Rispetto alla guerra in Ucraina è necessario attivare le stesse capacità di ascolto e riconoscimento che le persone del Nord e Ovest globali imparano nei loro viaggi solidali nelle zone di guerra, tra lx Zapatistx del sud del Messico o nel Rojava. Dopotutto, quando lx zapatistx dicono di volere un mondo che possa ospitare tanti modi, per dire che la visione dal loro angolo di mondo è originale e rispettosa, siamo perfettamente d’accordo con loro. E aggiungiamo – uno di quei mondi è il nostro, con la sua prospettiva unica formata storicamente dalla stretta tra gli imperi e la sua attuale posizione, descritta dalla concreta minaccia alla sua vita e specialmente la vita ucraina. E sono le voci dall’Ucraina che oggi dobbiamo ascoltare prioritariamente, per essere in piena solidarietà con loro e per prendere sul serio le loro parole. Come fa notare il giornalista ceco Ondřej Bělíček, “In tutti questi dibattiti geopolitici sulla Nato e sulla Russia, non dobbiamo dimenticare gli ucraini e le ucraine e il loro diritto a scegliere il proprio futuro. Per decenni, il loro paese è stato il terreno di gioco delle ambizioni geopolitiche di blocchi imperiali rivali. Dobbiamo sostenere la loro battaglia per difendere l’indipendenza”.

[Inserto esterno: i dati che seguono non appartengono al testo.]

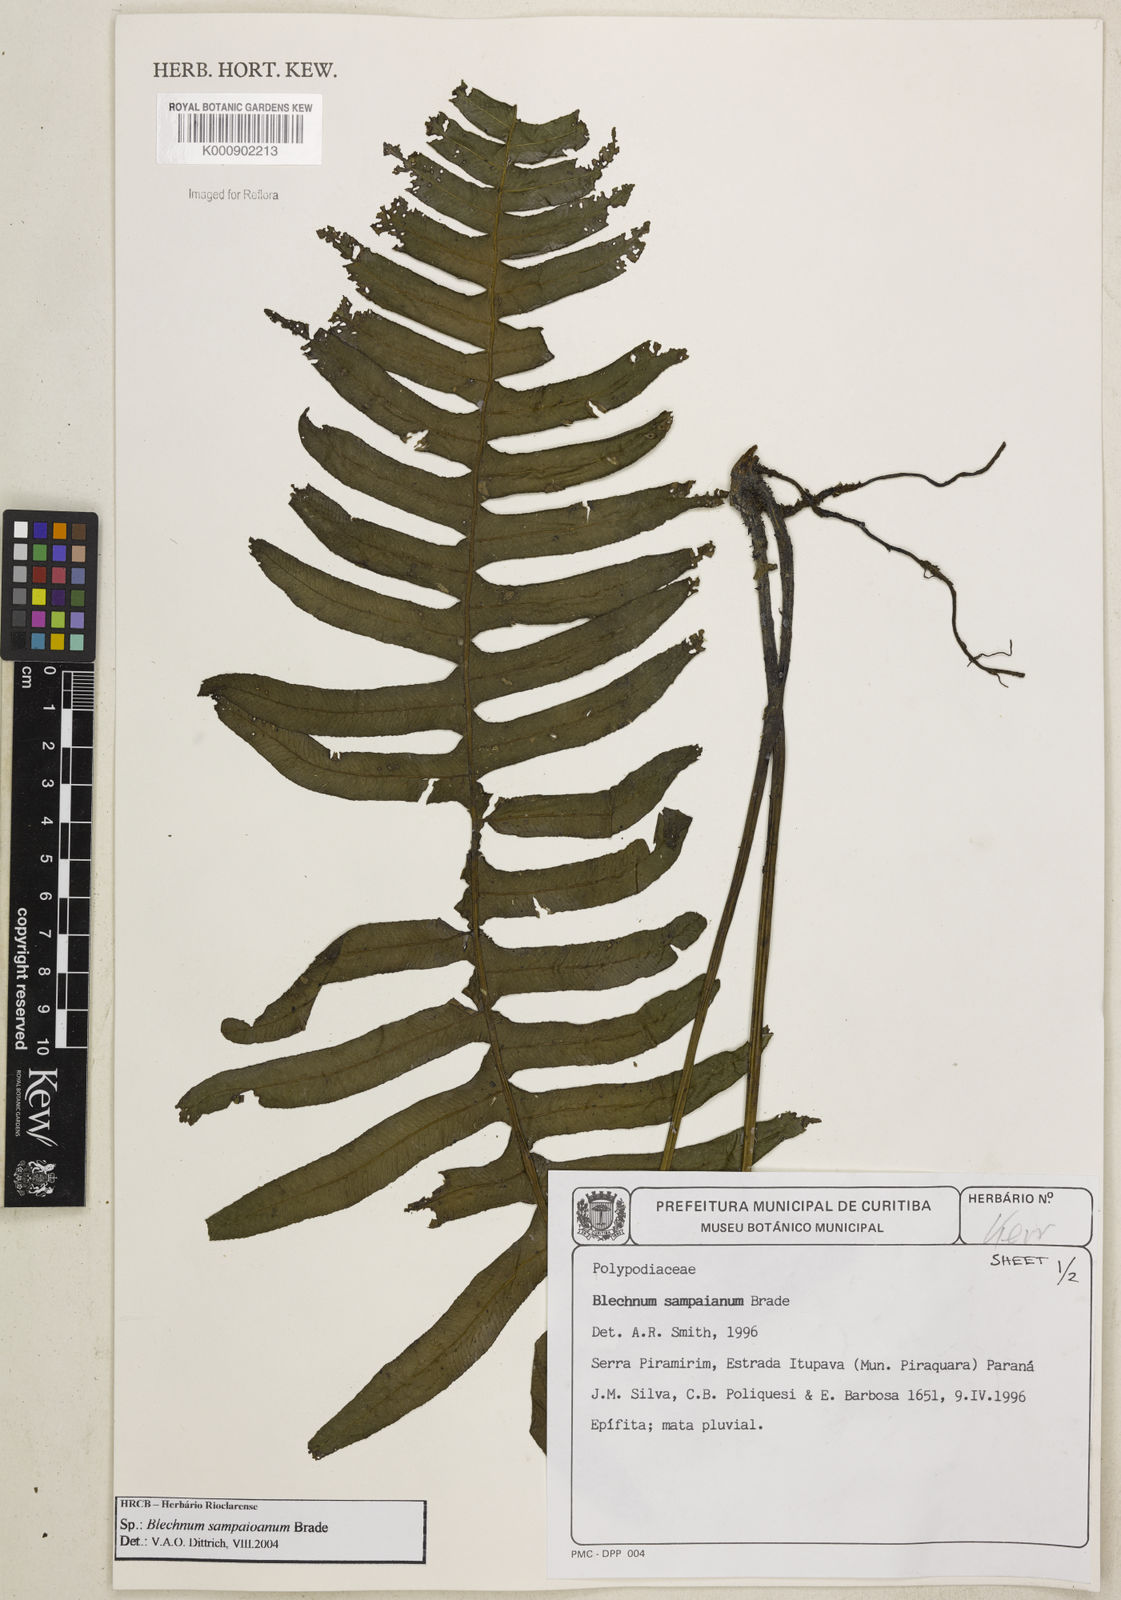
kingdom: Plantae
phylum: Tracheophyta
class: Polypodiopsida
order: Polypodiales
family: Blechnaceae
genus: Lomariocycas
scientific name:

Chiaramente, non stiamo dicendo di ascoltare gli oligarchi ucraini. Né di ascoltare gli ultra-azionalisti come Pravý sektor, la cui influenza in Ucraina, a beneficio di Putin, viene grandemente esagerata e non può essere paragonata, per esempio, a quella che hanno partiti presenti in parlamento come la AfD in Germania, Russia Unita in Russia o politici come Orban in Ungheria o Le Pen in Francia. A questo proposito, siamo pienamente d’accordo con l’antifascista autonomo ucraino che dice “diverse migliaia di nazi, con un sostegno elettorale minimo in un paese di 40 milioni di abitanti, non sono né una minaccia né una ragione per invadere… Sì, ci sono nazi in Ucraina, come in altri paesi. No, non abbiamo bisogno dell’aiuto di Putin o di altri autoritari per occuparcene. Lo facciamo per conto nostro”.

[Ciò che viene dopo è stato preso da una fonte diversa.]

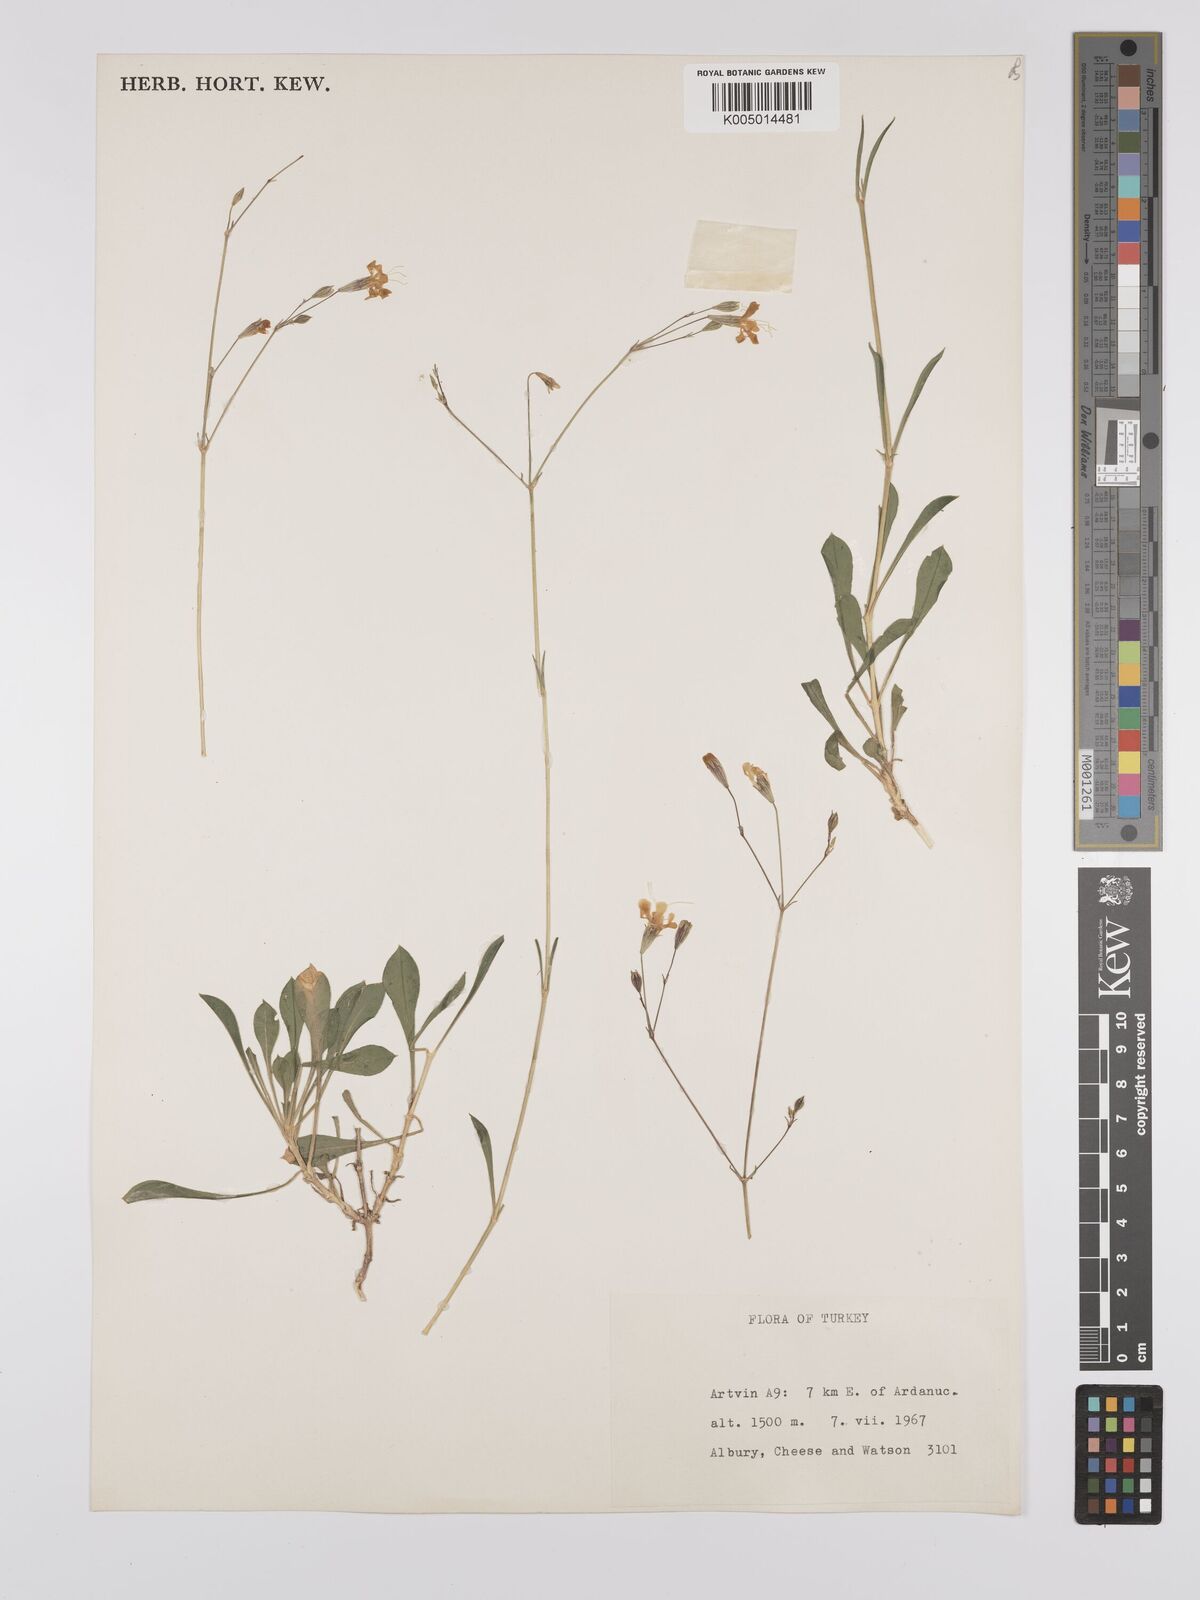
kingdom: Plantae
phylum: Tracheophyta
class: Magnoliopsida
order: Caryophyllales
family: Caryophyllaceae
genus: Silene
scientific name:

Noi suggeriamo di ascoltare prima di tutto le voci delle persone comuni e degli attivisti organizzati che, in modo pratico, silenzioso e senza fanfara mediatica, si sono unite alla difesa armata dell’Ucraina e alle reti di mutuo soccorso, dal basso, contro le autorità, antifasciste e nello spirito di anarchici ucraini impegnati come Nestor Makhno. Pensiamo alle iniziative come Operation Solidarity, che dice: “Non vogliamo morire, non vogliamo fuggire, non vogliamo obbedire, non abbiamo questo privilegio. Siamo incazzati neri e vogliamo la nostra libertà!” o il Resistance Committee/Anti-Authoritarian Union, che scrive: “La volontà di opporci all’aggressione imperialista russa ci ha portato alla guerra. Siamo qui per sconfiggere gli occupanti e difendere il popolo ucraino, la sua libertà e la sua indipendenza”.

Noi siamo con loro.

Sii anche tu con noi.

Siamo tuttx ucrainx oggi.

Російський військовий корабель, иди на хуй!